NTEU learned yesterday through one of its members that EPA planned to turn off the water in the Potomac Yard building for four hours on Friday depriving all employees of bathroom facilities, drinking water, and dish-washing capability. While no formal notice was provided to EPA's headquarters unions, employees at Potomac Yard received the following cursory notice from the building manager:
No sinks to wash out dirty dishes and cups. No water dispensing units for drinking water. And no toilets. Hundreds of employees were instructed to walk next door to an adjacent building to use two small lobby toilets, requiring them to exit security, stand in line, and likely waste at least 30 minutes just to use the toilet. This hardly seems efficient and in keeping with the President's goals to improve federal agency productivity.
In addition to the lack of efficiency, it's also a sanitation problem. All the dirty plates and dishes from lunch will sit around all weekend, growing mold and attracting vermin like roaches and mice because there's no place to properly wash dishes.

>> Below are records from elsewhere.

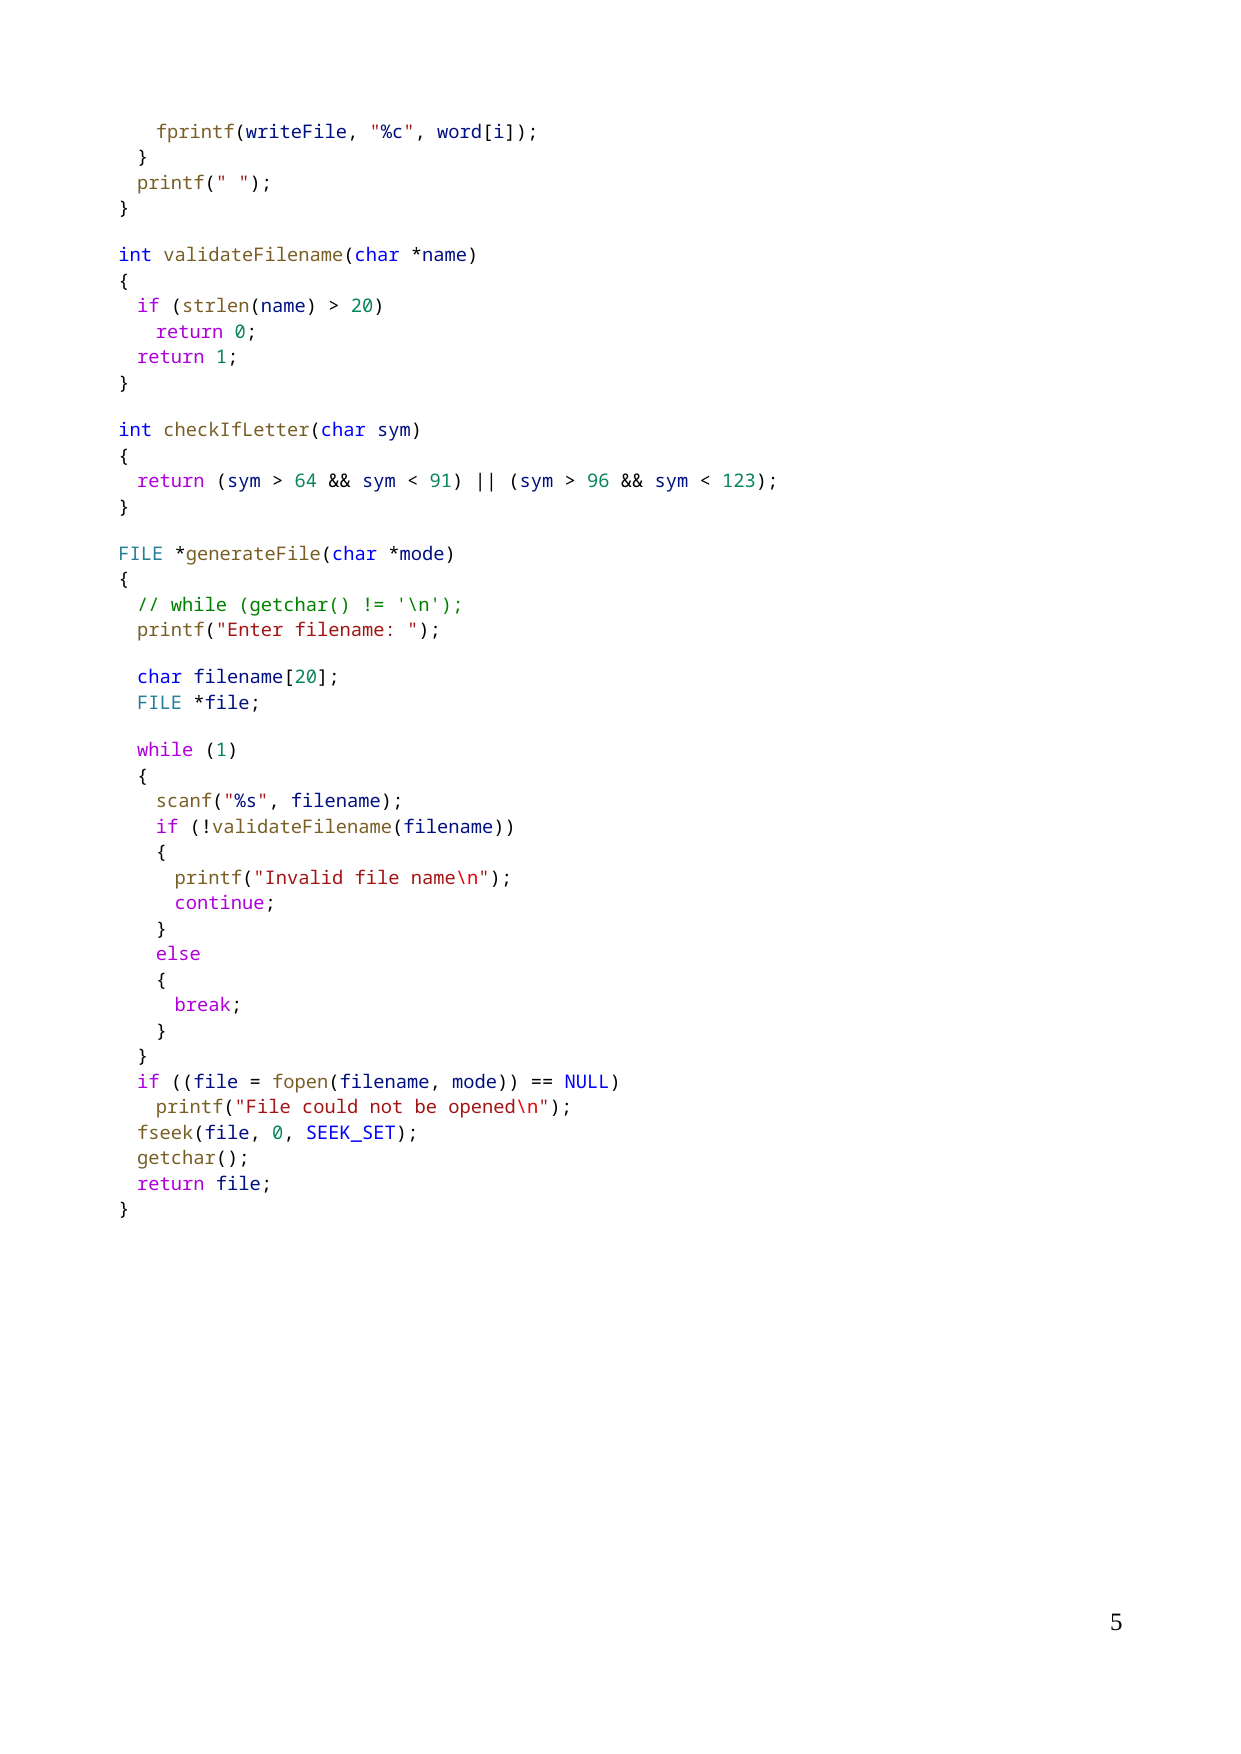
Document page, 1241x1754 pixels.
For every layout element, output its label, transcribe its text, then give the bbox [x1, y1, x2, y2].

text printf("Enter filename: "); [118, 617, 1122, 642]
text } [118, 1196, 1122, 1221]
text } [118, 1043, 1122, 1068]
text int checkIfLetter(char sym) [118, 416, 1122, 442]
text int validateFilename(char *name) [118, 242, 1122, 267]
text } [118, 144, 1122, 169]
text { [118, 762, 1122, 787]
text if (!validateFilename(filename)) [118, 813, 1122, 838]
text return 0; [118, 318, 1122, 344]
text scanf("%s", filename); [118, 787, 1122, 813]
text return 1; [118, 344, 1122, 369]
text FILE *file; [118, 689, 1122, 715]
text else [118, 941, 1122, 966]
text } [118, 493, 1122, 518]
text { [118, 838, 1122, 864]
text { [118, 267, 1122, 293]
text printf(" "); [118, 169, 1122, 195]
text printf("File could not be opened\n"); [118, 1094, 1122, 1119]
text { [118, 966, 1122, 992]
text if (strlen(name) > 20) [118, 293, 1122, 318]
text printf("Invalid file name\n"); [118, 864, 1122, 889]
text } [118, 369, 1122, 395]
text fseek(file, 0, SEEK_SET); [118, 1119, 1122, 1145]
text } [118, 1017, 1122, 1043]
text while (1) [118, 736, 1122, 762]
text char filename[20]; [118, 664, 1122, 689]
text if ((file = fopen(filename, mode)) == NULL) [118, 1068, 1122, 1094]
text getchar(); [118, 1145, 1122, 1170]
text return file; [118, 1170, 1122, 1196]
text { [118, 442, 1122, 467]
text fprintf(writeFile, "%c", word[i]); [118, 118, 1122, 144]
text FILE *generateFile(char *mode) [118, 540, 1122, 566]
text { [118, 566, 1122, 591]
text } [118, 915, 1122, 941]
text break; [118, 992, 1122, 1017]
text // while (getchar() != '\n'); [118, 591, 1122, 617]
text } [118, 195, 1122, 220]
text return (sym > 64 && sym < 91) || (sym > 96 && sym < 123); [118, 467, 1122, 493]
text continue; [118, 889, 1122, 915]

Thanks to an eagle-eyed NTEU member, we were forwarded Ms. Smith's email and immediately encouraged management to perform the work over the weekend, or, if the work must be done during the work day, to grant telework to all employees or administrative leave since the building would not meet health and safety standards during that time. Unfortunately the response we received indicated a complete lack of understanding of employee needs or federal rules.

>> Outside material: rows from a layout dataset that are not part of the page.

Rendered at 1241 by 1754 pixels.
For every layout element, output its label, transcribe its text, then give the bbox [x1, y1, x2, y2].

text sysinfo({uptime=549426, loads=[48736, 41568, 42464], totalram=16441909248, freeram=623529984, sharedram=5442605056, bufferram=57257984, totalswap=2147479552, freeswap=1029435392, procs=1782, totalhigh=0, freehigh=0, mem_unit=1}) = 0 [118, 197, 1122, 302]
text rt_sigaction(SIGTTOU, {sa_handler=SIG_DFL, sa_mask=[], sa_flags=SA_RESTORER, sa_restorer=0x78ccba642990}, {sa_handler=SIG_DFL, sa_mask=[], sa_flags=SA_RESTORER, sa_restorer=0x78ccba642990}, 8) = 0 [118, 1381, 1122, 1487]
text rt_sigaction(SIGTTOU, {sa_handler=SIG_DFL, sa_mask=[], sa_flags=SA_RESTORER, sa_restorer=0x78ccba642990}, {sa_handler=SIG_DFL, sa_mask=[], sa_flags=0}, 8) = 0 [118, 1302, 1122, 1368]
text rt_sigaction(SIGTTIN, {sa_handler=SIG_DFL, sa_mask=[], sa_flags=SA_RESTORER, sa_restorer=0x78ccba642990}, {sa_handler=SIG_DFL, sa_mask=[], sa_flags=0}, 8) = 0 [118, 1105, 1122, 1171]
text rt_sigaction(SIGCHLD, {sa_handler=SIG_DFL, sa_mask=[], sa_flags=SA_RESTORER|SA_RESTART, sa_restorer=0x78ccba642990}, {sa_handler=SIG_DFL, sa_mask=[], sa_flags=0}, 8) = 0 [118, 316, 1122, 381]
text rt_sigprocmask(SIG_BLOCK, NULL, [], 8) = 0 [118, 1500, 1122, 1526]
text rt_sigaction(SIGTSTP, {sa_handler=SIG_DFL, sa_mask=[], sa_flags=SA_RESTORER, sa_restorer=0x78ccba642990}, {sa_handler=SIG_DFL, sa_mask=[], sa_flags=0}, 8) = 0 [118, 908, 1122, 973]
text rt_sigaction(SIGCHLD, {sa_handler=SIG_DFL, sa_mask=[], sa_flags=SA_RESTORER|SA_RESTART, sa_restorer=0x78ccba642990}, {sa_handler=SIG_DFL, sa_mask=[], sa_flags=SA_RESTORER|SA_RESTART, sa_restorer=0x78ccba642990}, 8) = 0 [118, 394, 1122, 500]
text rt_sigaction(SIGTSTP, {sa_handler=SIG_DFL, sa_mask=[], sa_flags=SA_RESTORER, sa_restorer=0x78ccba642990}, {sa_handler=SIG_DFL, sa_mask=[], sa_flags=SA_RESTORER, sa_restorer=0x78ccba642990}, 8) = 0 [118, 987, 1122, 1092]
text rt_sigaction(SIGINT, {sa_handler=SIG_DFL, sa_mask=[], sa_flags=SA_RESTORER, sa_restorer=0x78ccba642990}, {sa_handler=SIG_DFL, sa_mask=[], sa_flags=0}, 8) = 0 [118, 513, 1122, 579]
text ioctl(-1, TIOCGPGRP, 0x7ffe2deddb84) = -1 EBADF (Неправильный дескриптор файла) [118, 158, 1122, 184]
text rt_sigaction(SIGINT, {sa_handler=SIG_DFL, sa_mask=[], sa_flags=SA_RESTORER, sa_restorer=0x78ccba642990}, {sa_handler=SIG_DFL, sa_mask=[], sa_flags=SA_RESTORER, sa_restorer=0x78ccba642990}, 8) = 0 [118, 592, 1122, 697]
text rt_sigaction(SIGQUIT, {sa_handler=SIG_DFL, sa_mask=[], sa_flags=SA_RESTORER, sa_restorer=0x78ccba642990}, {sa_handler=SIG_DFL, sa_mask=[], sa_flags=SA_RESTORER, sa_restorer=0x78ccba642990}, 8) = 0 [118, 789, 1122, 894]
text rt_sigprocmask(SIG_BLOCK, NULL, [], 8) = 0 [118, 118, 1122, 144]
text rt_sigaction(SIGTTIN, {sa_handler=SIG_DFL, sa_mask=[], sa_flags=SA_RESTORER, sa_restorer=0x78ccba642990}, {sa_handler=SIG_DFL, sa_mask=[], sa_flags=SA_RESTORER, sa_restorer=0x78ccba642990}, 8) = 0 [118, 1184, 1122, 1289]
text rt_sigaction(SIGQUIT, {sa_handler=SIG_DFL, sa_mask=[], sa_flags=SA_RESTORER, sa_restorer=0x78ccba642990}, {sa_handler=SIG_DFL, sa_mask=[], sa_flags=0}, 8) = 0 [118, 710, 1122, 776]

The federal Occupational Safety and Health Administration (OSHA) requires one toilet fixture for about every 20 people up to 150 employees, then the agency requires one additional fixture for each 40 people. Assuming there are 800 employees in the building, OSHA rules require at least 23 operational toilets to ensure the health and safety of EPA employees in the building. See 29 C.F.R. § 1910.141(c)(1)(i). The NTEU-EPA Collective Bargaining Agreement (CBA) guarantees that EPA "will provide a safe and healthy work environment for employees” and “will comply with all applicable provisions of the General Standards of the Occupational and Safety Health Administration as well as with all other appropriate relevant health and safety codes and standards.” OSHA also requires certain additional accessible facilities for people with mobility limitations. The water shut off will cause EPA to violate these various OSHA requirements.

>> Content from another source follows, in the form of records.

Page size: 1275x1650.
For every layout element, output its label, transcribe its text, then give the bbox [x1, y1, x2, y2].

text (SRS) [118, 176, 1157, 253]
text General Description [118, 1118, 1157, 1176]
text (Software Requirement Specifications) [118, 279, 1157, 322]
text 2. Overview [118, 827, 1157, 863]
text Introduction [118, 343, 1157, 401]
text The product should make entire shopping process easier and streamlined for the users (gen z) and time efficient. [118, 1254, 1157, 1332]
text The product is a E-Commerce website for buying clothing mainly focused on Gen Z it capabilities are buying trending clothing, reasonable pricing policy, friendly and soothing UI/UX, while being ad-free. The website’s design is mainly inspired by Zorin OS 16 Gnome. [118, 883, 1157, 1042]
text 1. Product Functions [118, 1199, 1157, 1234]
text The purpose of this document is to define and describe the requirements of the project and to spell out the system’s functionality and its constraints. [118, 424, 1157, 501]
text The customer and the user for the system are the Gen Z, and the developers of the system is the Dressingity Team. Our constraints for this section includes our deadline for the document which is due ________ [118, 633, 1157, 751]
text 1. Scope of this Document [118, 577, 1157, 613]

The EPA Facilities and Management Division clearly did not consider the health and safety of its employees in its decision and instead argues that it would cost too much to do the work over the weekend. Cost over following the rules and ensuring the health and safety of its employees. NTEU Chapter 280 and AFGE Local 3331 continue to press management to grant telework or administrative leave to all headquarters employees or to conduct the work over the weekend.